### Input data
[Start of section]
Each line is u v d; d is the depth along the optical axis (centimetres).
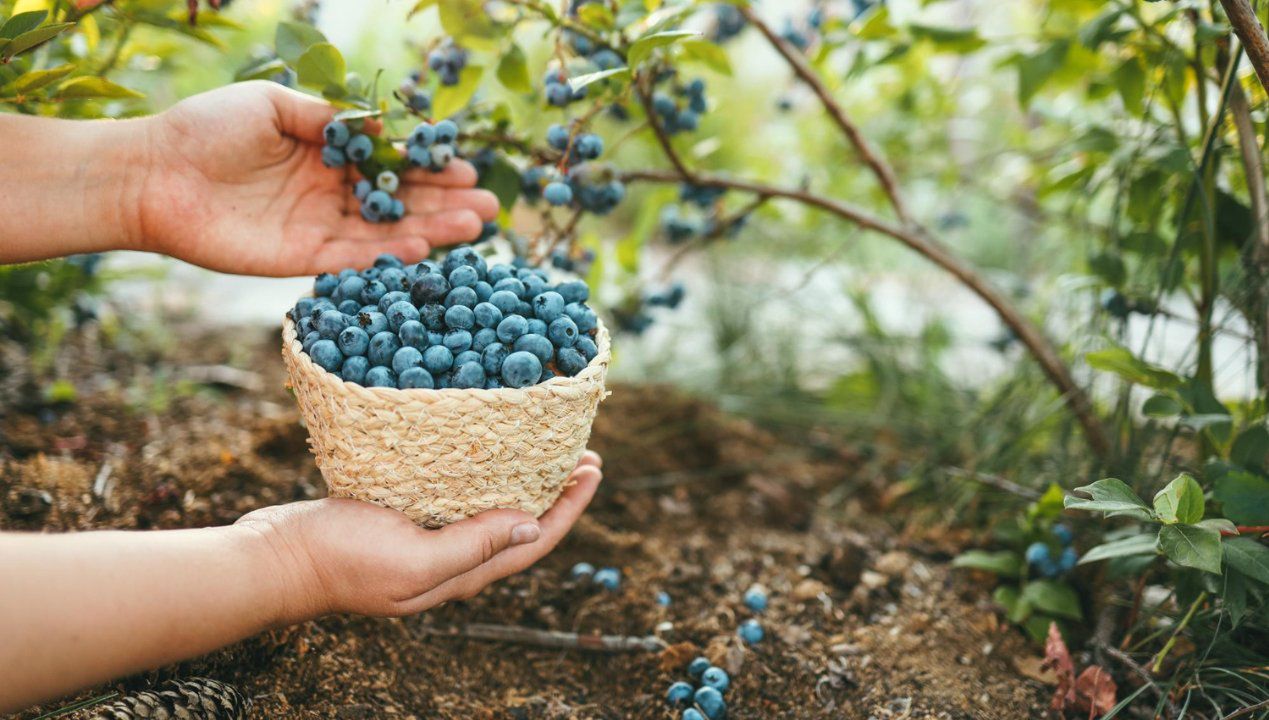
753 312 308
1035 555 168
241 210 151
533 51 303
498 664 153
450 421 112
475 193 168
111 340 266
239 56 305
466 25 158
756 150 354
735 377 288
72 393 218
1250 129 152
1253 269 157
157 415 219
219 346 279
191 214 146
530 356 116
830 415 265
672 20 144
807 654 157
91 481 172
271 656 136
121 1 147
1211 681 140
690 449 237
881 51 237
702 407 257
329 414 115
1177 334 288
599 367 122
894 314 337
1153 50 168
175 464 180
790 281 359
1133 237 181
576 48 168
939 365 283
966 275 207
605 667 155
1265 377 155
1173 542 116
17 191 134
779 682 150
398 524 116
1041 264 339
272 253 153
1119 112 207
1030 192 301
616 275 245
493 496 123
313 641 139
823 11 224
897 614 171
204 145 143
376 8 378
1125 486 124
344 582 114
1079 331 201
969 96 340
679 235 240
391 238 164
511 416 115
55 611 92
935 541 201
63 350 251
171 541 104
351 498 122
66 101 162
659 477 221
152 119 142
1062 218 259
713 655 153
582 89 160
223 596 104
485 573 129
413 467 116
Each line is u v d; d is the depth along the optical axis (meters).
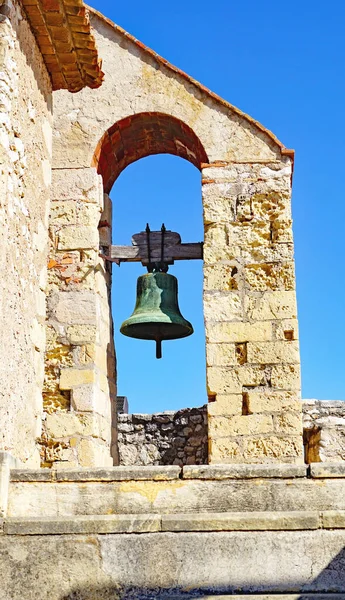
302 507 5.04
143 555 4.72
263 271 9.96
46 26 6.51
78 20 6.45
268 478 5.12
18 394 5.82
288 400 9.41
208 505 5.09
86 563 4.72
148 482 5.17
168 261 10.29
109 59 10.73
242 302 9.84
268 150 10.43
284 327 9.70
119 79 10.65
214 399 9.55
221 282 9.92
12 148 5.88
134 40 10.73
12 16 5.99
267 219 10.17
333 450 12.41
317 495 5.06
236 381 9.52
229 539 4.73
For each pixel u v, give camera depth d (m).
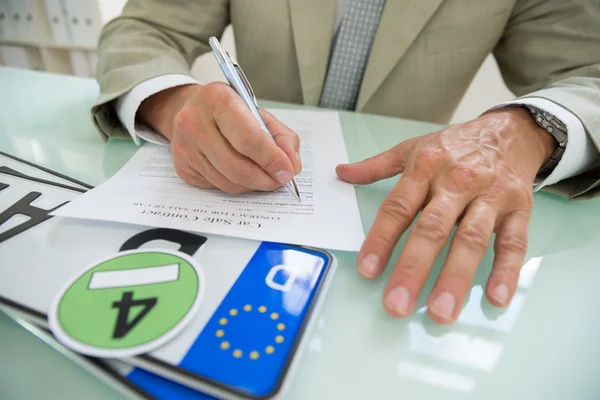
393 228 0.26
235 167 0.30
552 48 0.61
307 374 0.17
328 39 0.69
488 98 1.64
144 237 0.26
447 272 0.23
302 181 0.36
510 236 0.27
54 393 0.16
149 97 0.43
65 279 0.21
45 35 1.75
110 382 0.16
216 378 0.16
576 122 0.36
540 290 0.24
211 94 0.31
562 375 0.18
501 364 0.19
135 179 0.34
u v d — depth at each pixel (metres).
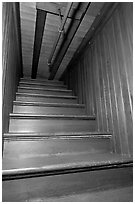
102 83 1.39
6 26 0.87
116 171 0.85
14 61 1.48
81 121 1.41
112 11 1.27
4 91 0.83
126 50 1.07
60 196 0.73
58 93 2.18
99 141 1.17
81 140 1.13
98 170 0.82
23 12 1.46
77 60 2.10
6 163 0.81
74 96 1.98
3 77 0.78
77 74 2.07
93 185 0.79
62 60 2.36
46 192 0.72
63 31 1.65
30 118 1.26
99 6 1.37
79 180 0.78
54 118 1.33
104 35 1.41
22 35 1.77
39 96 1.83
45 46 2.00
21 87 2.02
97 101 1.46
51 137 1.07
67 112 1.66
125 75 1.07
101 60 1.44
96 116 1.46
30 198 0.69
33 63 2.37
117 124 1.13
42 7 1.36
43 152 1.03
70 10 1.34
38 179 0.72
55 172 0.74
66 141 1.10
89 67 1.70
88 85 1.70
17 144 0.99
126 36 1.08
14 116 1.21
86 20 1.56
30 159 0.91
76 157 0.97
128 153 1.00
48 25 1.64
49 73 2.78
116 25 1.22
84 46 1.83
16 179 0.69
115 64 1.20
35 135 1.03
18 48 1.78
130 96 1.00
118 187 0.83
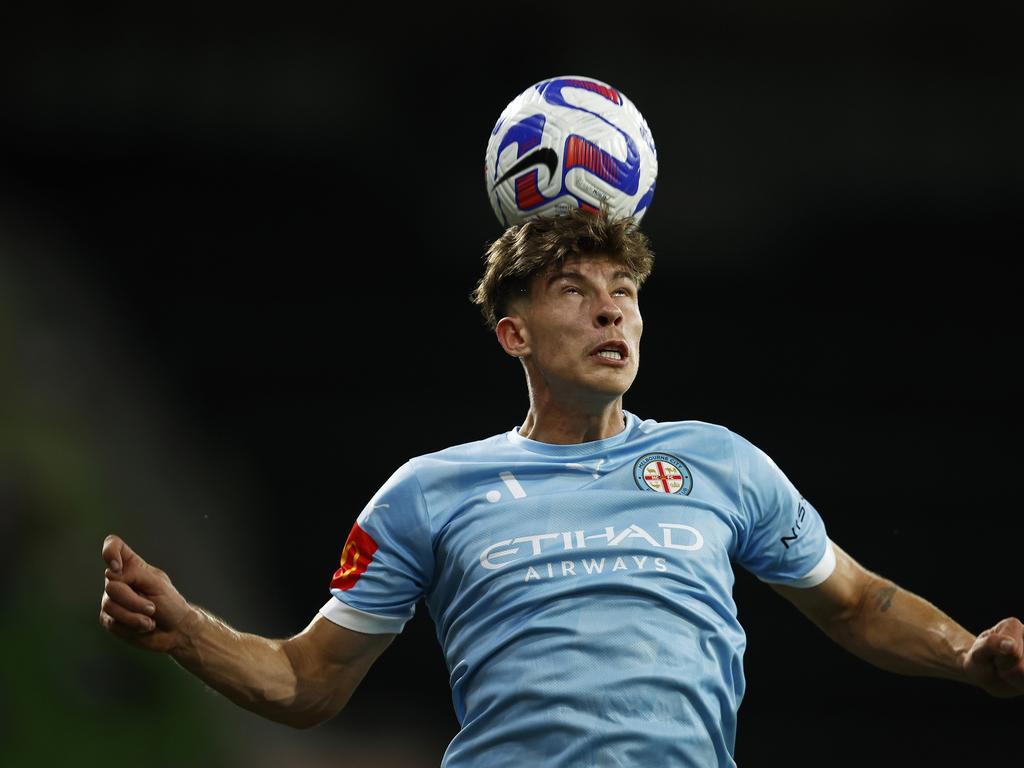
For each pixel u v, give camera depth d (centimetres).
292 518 5828
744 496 1187
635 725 1059
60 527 3675
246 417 6022
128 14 6075
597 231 1187
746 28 6144
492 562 1127
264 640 1173
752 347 6266
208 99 6044
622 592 1098
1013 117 6094
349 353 6206
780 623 5375
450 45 6041
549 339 1184
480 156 6059
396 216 6200
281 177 6172
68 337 4959
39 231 5953
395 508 1181
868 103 6128
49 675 3325
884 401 6253
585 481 1157
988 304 6294
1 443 3753
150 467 4612
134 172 6138
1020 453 6088
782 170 6116
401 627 1204
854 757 5262
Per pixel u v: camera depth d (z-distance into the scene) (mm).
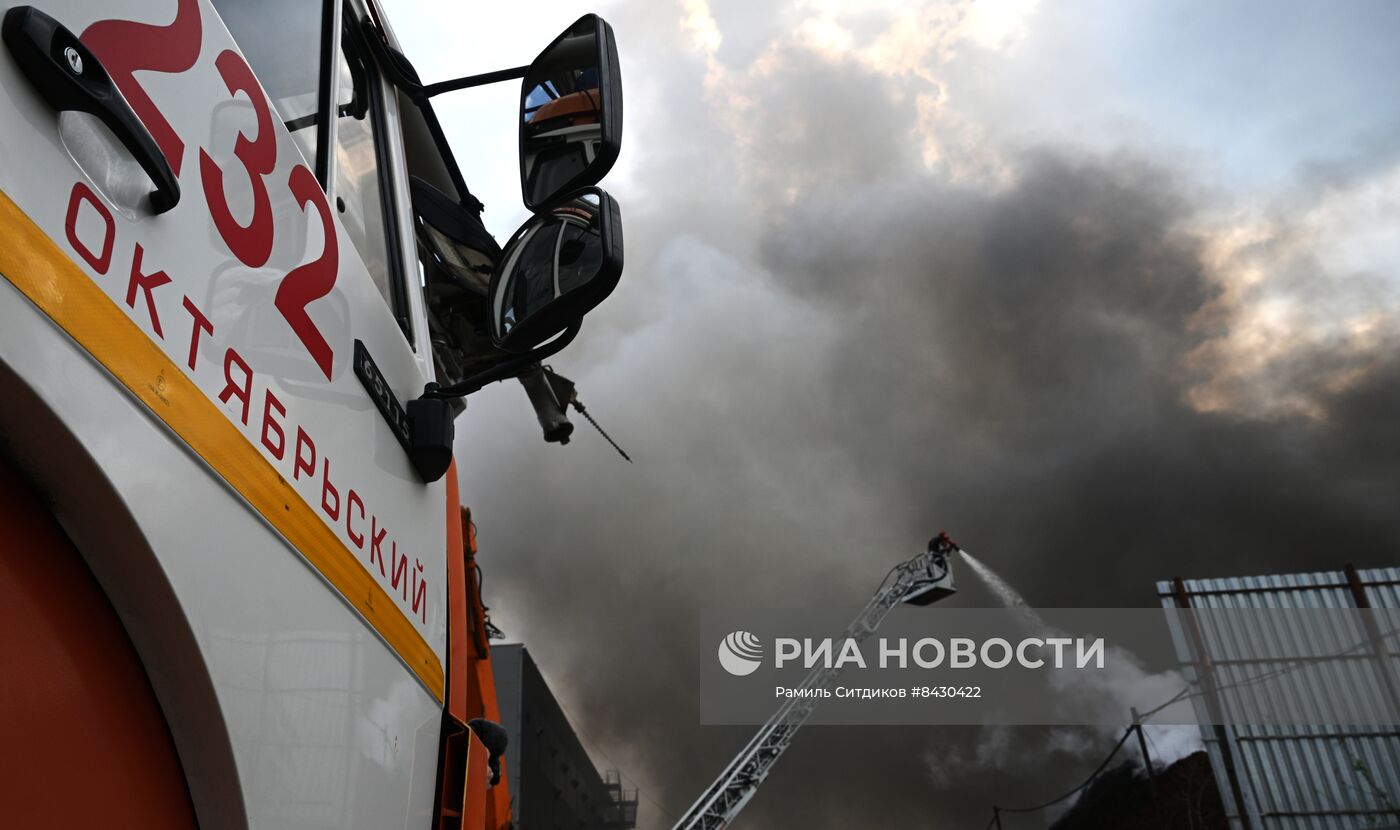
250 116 1375
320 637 1305
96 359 920
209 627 1040
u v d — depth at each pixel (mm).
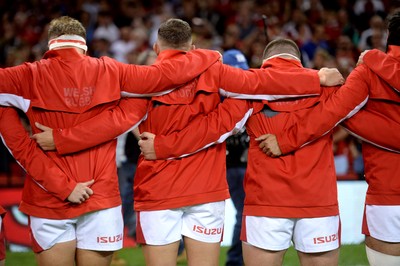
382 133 17516
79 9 53281
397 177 17594
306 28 48781
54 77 17094
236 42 43188
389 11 48188
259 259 17703
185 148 17516
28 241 30125
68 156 17297
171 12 56062
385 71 17312
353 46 44812
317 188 17469
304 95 17703
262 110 17953
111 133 17234
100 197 17328
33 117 17281
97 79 17219
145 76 17328
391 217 17562
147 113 17922
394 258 17734
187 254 18047
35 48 47844
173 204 17547
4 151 35688
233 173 22859
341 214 30891
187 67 17469
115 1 55688
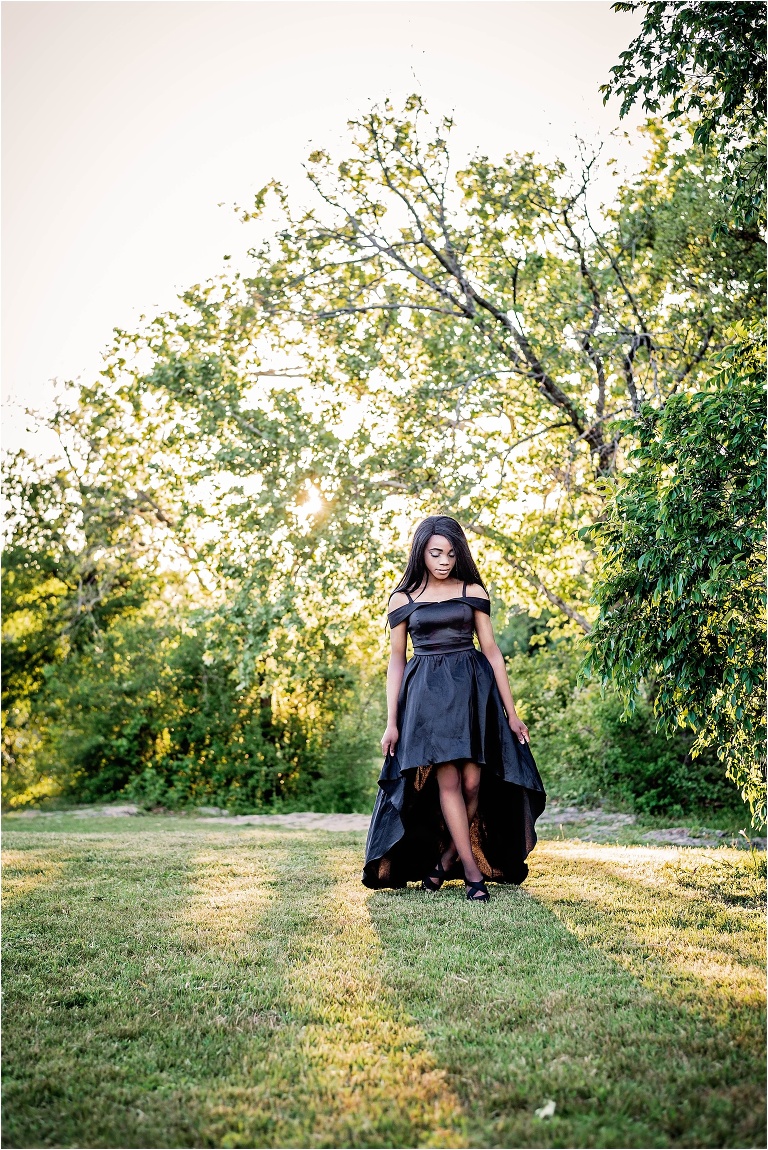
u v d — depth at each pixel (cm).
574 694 1161
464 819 480
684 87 577
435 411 989
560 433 1098
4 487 1747
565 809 1078
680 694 547
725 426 476
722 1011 295
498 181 1014
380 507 902
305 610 926
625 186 1040
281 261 1048
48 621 1820
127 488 1366
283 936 402
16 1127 229
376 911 446
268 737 1583
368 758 1531
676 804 1002
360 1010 305
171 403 1062
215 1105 239
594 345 1001
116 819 1269
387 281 1073
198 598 1658
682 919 419
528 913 432
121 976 348
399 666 517
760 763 557
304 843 738
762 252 878
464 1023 290
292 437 906
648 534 508
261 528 892
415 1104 236
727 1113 225
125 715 1606
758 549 485
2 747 1811
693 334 989
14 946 389
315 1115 232
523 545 1083
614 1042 271
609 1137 215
[End of section]
### Problem to solve
Only the lines above from the one with "157 415 219" to the one with "208 505 5.09" should be printed, both included and exactly as written; no picture belongs in the copy.

### Response area
157 415 219
219 346 279
191 214 146
530 356 116
830 415 265
672 20 144
807 654 157
91 481 172
271 656 136
121 1 147
1211 681 140
690 449 237
881 51 237
702 407 257
329 414 115
1177 334 288
599 367 122
894 314 337
1153 50 168
175 464 180
790 281 359
1133 237 181
576 48 168
939 365 283
966 275 207
605 667 155
1265 377 155
1173 542 116
17 191 134
779 682 150
398 524 116
1041 264 339
272 253 153
1119 112 207
1030 192 301
616 275 245
493 496 123
313 641 139
823 11 224
897 614 171
204 145 143
376 8 378
1125 486 124
344 582 114
1079 331 201
969 96 340
679 235 240
391 238 164
511 416 115
55 611 92
935 541 201
63 350 251
171 541 104
351 498 122
66 101 162
659 477 221
152 119 142
1062 218 259
713 655 153
582 89 160
223 596 104
485 573 129
413 467 116
Each line is u v d; d is the depth along the optical axis (meters).
302 507 5.04
143 555 4.72
263 271 9.96
46 26 6.51
78 20 6.45
268 478 5.12
18 394 5.82
288 400 9.41
208 505 5.09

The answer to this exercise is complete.